= Bereitgestellte Daten =
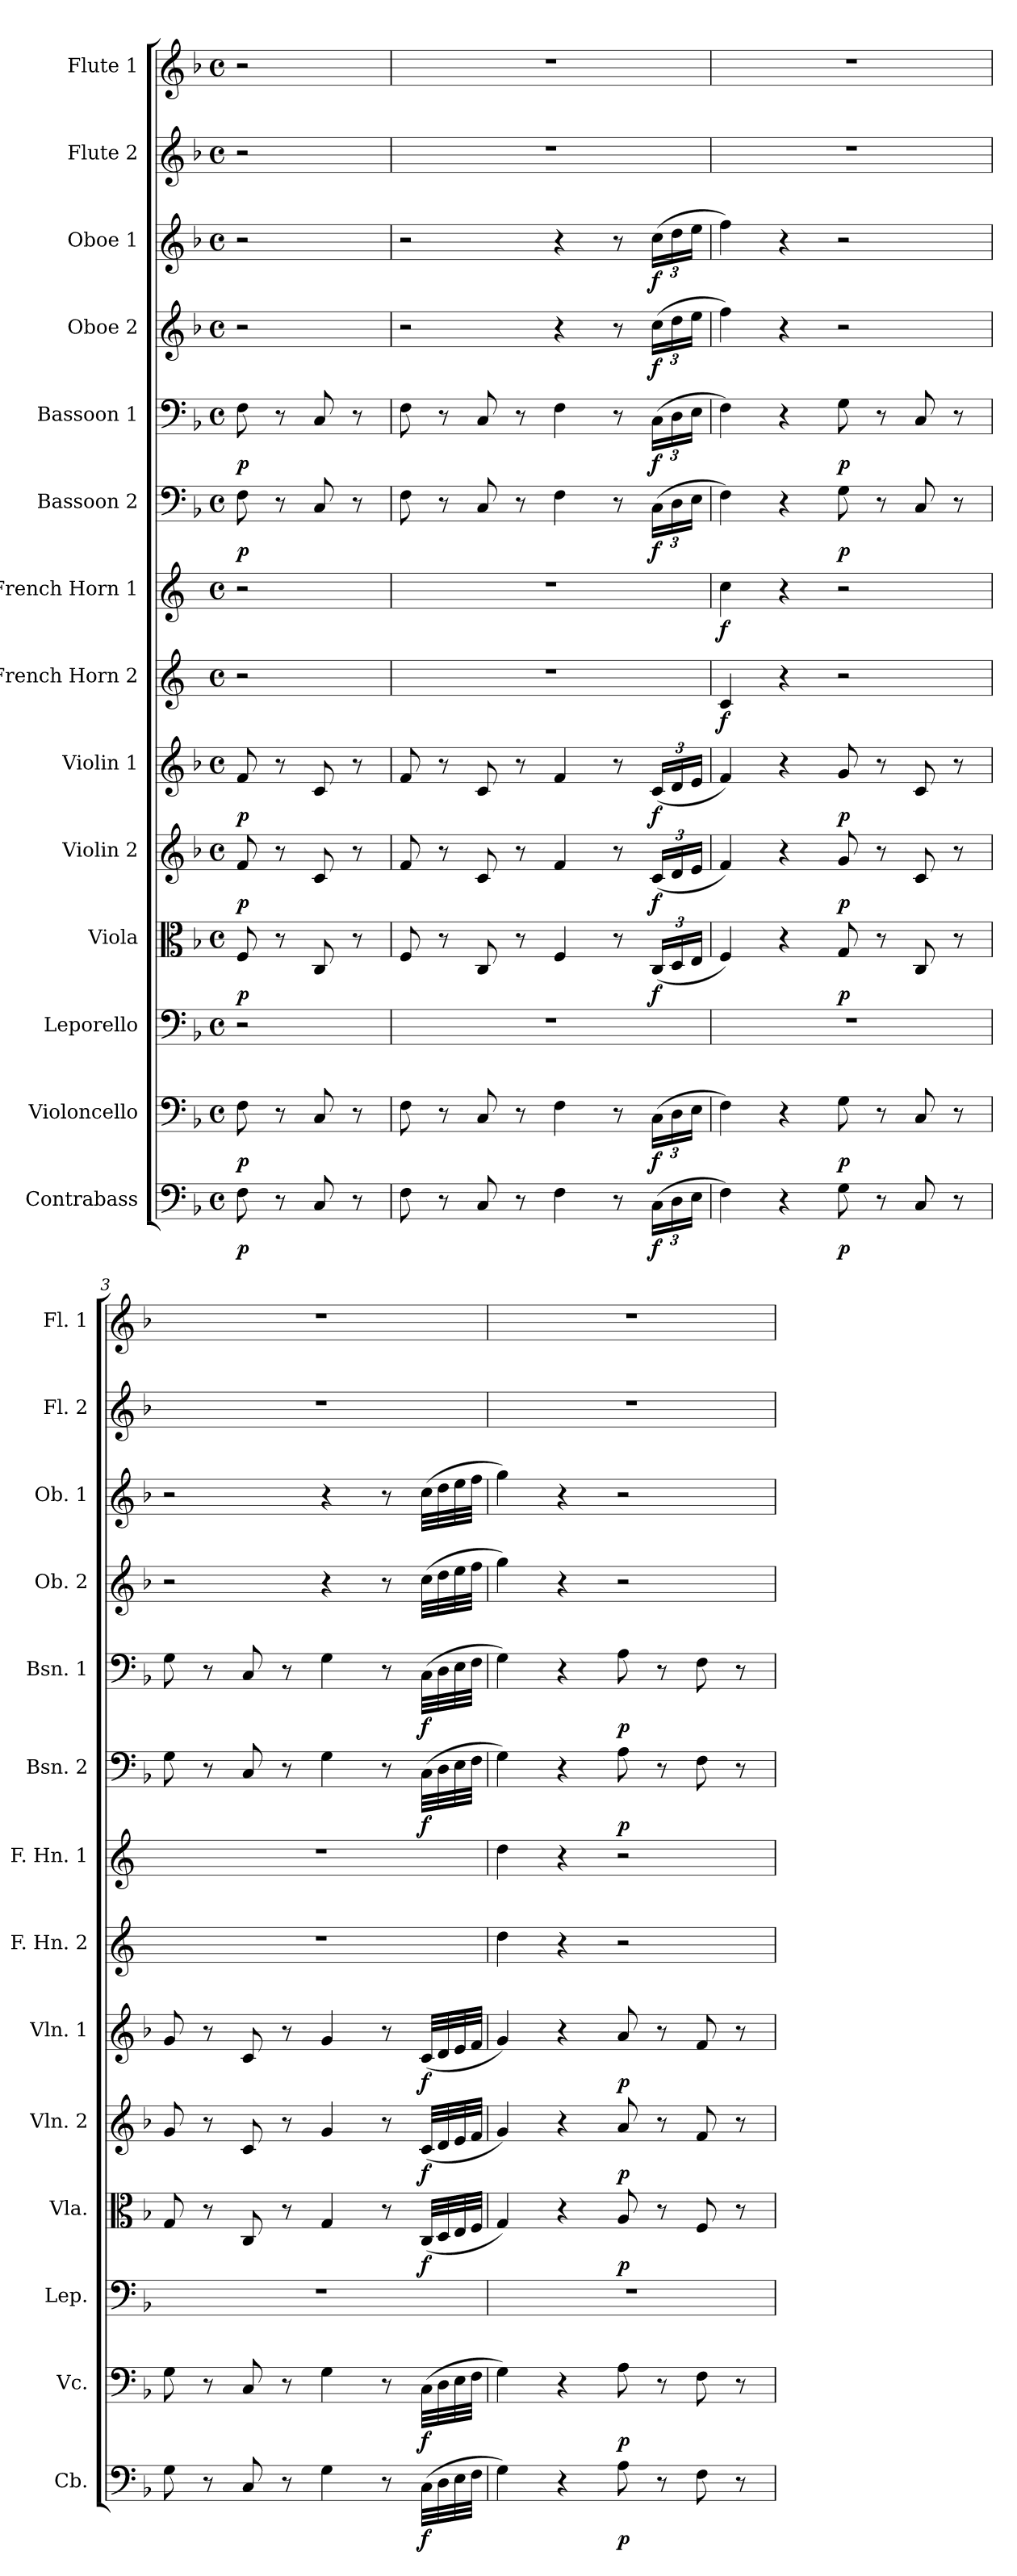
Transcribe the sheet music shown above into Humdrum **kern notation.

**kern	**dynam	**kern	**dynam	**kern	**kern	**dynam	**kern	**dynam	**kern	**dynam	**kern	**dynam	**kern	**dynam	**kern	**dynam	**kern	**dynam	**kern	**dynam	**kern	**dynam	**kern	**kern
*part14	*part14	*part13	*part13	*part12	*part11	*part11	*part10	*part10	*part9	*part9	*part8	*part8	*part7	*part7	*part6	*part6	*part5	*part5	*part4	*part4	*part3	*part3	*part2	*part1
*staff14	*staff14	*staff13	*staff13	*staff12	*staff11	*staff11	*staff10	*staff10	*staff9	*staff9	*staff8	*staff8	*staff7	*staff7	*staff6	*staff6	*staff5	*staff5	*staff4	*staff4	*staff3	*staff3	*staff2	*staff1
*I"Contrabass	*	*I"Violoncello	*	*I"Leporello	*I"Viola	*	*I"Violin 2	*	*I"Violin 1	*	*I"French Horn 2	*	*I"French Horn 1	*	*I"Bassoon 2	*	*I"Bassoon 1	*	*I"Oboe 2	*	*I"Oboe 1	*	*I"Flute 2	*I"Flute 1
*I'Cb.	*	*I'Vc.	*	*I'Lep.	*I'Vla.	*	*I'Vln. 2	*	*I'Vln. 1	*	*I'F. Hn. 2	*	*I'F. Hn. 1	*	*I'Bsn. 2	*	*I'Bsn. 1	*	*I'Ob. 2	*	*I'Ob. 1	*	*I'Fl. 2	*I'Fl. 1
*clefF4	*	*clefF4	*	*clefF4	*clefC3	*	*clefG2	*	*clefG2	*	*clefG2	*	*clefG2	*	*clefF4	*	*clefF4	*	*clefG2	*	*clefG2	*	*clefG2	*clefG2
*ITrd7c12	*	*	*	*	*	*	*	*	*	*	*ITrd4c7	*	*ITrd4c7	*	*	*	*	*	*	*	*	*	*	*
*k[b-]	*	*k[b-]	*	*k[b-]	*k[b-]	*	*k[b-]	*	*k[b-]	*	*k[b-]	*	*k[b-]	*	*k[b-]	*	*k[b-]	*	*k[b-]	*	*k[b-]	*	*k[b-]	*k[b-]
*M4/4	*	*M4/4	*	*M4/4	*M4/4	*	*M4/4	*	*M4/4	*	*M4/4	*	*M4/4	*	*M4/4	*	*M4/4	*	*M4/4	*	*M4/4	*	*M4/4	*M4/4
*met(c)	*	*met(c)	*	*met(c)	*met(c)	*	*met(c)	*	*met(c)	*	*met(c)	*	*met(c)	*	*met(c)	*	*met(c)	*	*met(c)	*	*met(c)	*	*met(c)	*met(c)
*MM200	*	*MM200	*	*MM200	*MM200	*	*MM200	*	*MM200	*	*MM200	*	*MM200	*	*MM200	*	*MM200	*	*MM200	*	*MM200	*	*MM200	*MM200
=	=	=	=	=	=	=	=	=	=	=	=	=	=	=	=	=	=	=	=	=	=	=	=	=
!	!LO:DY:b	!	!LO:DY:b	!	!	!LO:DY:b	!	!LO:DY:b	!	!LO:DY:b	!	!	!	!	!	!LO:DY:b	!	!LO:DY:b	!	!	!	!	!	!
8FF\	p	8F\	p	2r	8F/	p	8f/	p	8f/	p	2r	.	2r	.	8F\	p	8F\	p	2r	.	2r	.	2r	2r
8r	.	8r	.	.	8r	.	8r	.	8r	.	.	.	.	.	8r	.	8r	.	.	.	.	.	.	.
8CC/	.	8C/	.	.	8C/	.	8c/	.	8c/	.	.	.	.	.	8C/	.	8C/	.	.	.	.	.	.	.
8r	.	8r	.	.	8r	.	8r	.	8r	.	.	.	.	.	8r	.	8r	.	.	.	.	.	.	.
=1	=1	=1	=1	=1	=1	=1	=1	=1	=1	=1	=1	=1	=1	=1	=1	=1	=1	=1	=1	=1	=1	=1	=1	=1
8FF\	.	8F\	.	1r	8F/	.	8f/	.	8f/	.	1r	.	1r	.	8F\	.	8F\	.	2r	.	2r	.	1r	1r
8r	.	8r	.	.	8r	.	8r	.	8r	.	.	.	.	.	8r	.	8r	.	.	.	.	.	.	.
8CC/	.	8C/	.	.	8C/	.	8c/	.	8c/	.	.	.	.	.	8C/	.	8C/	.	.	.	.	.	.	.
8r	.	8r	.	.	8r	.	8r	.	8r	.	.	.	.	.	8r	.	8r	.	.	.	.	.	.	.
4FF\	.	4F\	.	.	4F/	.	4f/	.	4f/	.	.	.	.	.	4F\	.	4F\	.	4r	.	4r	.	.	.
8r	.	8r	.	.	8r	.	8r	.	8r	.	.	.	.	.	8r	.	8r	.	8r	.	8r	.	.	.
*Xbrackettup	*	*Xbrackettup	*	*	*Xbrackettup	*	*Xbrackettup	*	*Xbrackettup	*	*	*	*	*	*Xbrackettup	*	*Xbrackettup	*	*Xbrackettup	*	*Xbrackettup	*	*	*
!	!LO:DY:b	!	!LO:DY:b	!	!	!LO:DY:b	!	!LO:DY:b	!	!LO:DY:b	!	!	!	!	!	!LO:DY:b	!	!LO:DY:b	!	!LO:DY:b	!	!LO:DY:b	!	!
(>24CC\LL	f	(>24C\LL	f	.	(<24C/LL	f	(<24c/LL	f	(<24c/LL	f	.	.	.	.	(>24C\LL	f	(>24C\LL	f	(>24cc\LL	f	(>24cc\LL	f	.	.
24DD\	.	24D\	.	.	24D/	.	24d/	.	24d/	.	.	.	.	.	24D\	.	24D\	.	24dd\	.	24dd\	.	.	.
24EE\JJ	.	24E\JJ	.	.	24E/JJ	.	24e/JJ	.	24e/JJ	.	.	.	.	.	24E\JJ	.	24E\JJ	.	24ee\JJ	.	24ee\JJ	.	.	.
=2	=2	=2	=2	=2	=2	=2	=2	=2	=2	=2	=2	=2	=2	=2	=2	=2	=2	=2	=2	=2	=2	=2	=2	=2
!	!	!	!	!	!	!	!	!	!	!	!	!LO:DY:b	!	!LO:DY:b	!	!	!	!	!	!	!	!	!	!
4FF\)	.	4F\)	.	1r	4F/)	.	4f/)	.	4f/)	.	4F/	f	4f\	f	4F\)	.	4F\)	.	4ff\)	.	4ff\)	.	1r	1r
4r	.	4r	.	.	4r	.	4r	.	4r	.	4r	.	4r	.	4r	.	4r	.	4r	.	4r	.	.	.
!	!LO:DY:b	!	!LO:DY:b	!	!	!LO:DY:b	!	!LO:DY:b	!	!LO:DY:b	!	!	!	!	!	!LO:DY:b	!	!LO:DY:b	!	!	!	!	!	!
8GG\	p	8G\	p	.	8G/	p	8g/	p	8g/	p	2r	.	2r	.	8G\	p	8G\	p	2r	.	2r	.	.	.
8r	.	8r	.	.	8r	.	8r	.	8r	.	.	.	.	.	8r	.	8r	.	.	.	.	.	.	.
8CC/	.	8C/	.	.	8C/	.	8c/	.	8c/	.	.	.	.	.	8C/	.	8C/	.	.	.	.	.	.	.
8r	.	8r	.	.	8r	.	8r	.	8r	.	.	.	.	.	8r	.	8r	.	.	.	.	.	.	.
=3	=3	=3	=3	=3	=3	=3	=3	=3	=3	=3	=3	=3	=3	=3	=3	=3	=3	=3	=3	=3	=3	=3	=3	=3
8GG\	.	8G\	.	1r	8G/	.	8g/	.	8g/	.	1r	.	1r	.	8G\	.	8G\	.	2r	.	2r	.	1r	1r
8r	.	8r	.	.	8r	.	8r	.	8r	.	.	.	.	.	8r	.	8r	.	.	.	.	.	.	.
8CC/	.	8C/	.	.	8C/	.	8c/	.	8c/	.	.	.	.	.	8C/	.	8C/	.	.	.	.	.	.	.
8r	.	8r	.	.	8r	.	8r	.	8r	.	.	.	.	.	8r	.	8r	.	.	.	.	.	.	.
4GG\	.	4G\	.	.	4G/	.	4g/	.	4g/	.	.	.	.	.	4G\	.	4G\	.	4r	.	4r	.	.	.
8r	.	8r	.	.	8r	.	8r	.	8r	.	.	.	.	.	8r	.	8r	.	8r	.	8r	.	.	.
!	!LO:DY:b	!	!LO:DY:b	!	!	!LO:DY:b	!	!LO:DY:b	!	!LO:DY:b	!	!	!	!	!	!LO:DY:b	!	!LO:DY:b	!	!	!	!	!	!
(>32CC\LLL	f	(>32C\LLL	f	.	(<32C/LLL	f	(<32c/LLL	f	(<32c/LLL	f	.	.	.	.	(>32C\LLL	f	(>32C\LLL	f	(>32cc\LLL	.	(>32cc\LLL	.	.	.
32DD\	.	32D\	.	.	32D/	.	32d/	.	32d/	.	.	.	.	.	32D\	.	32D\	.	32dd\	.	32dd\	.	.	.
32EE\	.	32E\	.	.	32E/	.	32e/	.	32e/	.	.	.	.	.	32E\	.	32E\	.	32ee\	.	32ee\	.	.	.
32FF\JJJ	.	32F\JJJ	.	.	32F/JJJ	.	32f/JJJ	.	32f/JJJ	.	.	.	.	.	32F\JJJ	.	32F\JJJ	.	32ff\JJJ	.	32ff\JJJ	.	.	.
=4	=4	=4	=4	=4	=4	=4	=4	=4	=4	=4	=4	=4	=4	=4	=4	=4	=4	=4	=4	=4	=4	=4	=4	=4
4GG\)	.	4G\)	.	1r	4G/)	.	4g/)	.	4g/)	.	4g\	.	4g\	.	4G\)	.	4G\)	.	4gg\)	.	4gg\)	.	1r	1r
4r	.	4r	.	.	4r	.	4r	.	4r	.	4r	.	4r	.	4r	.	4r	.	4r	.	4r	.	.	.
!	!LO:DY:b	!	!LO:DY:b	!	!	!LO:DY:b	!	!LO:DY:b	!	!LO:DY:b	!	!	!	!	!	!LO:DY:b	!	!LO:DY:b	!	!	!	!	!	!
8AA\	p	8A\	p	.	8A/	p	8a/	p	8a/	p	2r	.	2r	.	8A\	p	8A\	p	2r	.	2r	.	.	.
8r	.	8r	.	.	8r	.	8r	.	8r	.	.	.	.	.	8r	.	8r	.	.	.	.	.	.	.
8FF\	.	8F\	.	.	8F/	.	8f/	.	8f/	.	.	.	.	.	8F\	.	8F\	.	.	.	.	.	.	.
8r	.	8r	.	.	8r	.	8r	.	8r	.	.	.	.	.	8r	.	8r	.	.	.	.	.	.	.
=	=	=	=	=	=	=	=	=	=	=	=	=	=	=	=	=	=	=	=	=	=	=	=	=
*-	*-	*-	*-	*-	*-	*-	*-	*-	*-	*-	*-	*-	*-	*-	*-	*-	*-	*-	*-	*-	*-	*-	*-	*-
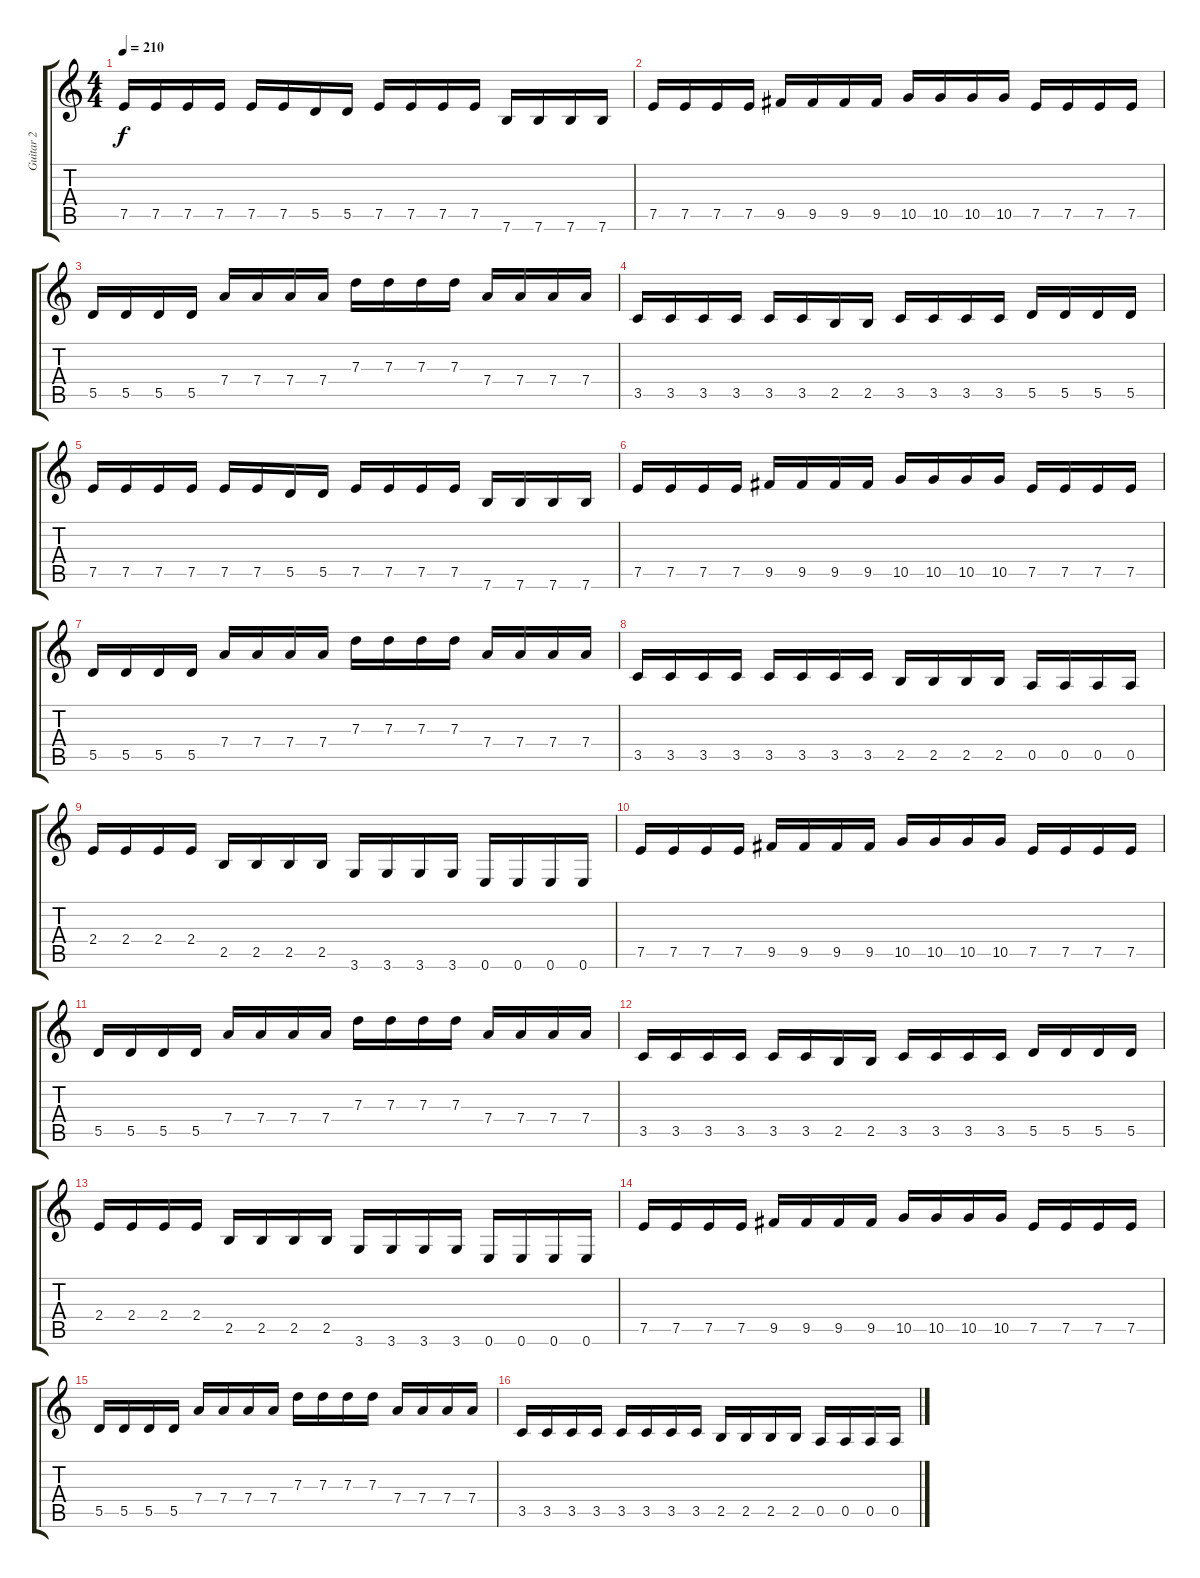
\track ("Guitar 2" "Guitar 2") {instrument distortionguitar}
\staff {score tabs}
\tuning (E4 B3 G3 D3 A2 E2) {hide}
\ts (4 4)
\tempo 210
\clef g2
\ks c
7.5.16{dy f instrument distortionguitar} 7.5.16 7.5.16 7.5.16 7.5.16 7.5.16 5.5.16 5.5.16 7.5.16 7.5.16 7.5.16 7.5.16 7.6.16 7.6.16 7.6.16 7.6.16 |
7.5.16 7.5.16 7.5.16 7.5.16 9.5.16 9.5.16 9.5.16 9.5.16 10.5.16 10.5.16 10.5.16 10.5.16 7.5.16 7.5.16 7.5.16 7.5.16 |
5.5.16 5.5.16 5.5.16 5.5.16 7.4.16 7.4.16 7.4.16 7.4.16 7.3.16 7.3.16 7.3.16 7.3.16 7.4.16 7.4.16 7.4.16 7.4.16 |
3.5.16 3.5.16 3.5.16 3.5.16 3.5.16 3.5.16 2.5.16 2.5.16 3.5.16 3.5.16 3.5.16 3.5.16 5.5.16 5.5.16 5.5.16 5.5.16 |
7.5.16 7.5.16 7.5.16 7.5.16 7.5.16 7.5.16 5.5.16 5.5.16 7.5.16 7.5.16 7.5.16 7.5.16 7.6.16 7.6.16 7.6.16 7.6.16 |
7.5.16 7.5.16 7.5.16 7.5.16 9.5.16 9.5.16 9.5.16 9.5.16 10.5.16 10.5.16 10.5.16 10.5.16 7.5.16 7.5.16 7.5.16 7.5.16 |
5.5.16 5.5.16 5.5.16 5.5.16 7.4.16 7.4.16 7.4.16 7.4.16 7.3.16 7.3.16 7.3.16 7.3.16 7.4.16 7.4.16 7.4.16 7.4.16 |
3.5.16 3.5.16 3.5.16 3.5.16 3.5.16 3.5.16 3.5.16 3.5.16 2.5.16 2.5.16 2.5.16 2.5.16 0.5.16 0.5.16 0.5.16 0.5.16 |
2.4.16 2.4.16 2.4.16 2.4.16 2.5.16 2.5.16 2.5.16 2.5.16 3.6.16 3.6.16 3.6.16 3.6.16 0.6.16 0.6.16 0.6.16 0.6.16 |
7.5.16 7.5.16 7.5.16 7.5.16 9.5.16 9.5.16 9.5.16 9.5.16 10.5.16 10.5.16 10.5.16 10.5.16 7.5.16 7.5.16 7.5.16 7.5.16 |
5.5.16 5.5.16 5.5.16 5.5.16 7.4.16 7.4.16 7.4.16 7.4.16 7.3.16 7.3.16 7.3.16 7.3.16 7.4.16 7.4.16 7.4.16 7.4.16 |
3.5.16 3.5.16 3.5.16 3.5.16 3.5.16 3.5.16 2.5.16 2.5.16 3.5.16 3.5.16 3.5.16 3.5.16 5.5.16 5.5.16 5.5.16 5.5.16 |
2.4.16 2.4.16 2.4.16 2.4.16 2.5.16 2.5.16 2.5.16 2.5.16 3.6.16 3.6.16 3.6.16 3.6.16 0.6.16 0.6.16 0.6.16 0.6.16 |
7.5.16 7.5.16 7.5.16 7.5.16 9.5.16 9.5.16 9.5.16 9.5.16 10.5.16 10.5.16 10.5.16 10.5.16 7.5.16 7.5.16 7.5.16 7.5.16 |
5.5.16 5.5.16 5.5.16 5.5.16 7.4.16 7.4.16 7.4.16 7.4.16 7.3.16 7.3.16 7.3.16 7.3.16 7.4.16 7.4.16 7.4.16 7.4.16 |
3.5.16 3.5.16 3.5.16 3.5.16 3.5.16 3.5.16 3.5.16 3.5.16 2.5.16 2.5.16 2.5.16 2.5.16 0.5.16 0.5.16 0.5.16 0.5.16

= Aufgabe =
Zähle die Zeilen der obigen Einträge, in denen die Zeichenfolge „kern“ vorkommt, und nenne nur die Zahl. Groß- und Kleinschreibung ist dabei zu beachten.

= Ausgearbeitete Lösung =
2